Could you tell there was a video on this page? You can see the blank space for an advertisement, but the text automatically moves up so you can't tell that the page with the video looks like this:



That's the video in bright yellow at the bottom there.

But it gets even more fun when you've changed which sites are JavaScript disabled in NoScript. Check out that same site with all the JavaScript disabled:

They're pretty smart! If they can tell that JavaScript is disabled (ie: I've disabled it for the main site) then they both provide the helpful error text AND they provide a ad, showing that you don't really need JavaScript to do it. Unfortunately, my weird way of disabling some JavaScript but not others had limited their ability to do damage control on the page I was trying to break. Interesting...

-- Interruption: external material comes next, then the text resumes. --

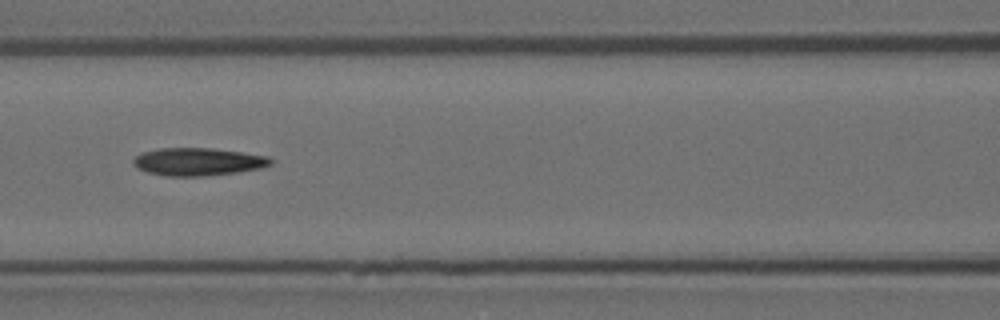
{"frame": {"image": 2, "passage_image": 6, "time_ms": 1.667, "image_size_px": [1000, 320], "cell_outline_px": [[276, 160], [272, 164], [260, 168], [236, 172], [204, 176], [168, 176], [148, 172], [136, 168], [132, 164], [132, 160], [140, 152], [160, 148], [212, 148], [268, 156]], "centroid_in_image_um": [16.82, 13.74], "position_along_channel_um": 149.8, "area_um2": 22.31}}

Next up in this series: Sites that have more than a few holes, and sites that just don't work without their JavaScript!

Friday, February 1, 2008

Want to be safe from malicious web scripts?

Want to be safe from malicious web scripts? The solution, apparently, is to disable JavaScript.

It's always that last line of the security bulletin, the reminder that if we just didn't run this code, we'd be safe from the latest Facebook abuse, bad mojo in Yahoo, or whatever the (bad) flavour of the week is. But really, you might as well tell people that the only way to protect their computer is turn it off, lock it in a dark bunker disconnected from the world, and throw away the key. Sure, that'll keep it from getting the latest piece of web crud, but the machine won't do you very much good.

Think I'm exaggerating? Try turning off JavaScript and see how long you last before you need to turn it back on. The first time I tried it, I lasted half a day before I needed to change some configuration on my router and found that the settings pages wouldn't even load properly with JavaScript disabled.

However, I was raised by scientists. My parents are the sort of people who, when the stove clock broke, gave it to me and my brother, showed us how to use some screwdrivers and other hand tools, then let us experiment on the remains. I'd love to claim we somehow fixed it, but no, we just found new ways to break it and put parts of it back together in weird ways. But my parents are smart people: taking things apart and breaking them does teach you a fair bit about them. And now that we're older, we can put them back together as well as take them apart.

So with that thought in mind, I realised that if I was going to build a safer web, I needed to know how to take it apart and put it back together. In the "breaking things" phase, I decided I needed a nicer way to turn JavaScript on and off on a whim so I could see what else didn't work. Thankfully, Firefox has a lovely little add-on called NoScript which lets me disable or enable JavaScript on a per domain basis. I wouldn't recommend it to novices, but I'm a trained professional, so I set out to learn some stuff.

With that tool, I was ready to start breaking my web.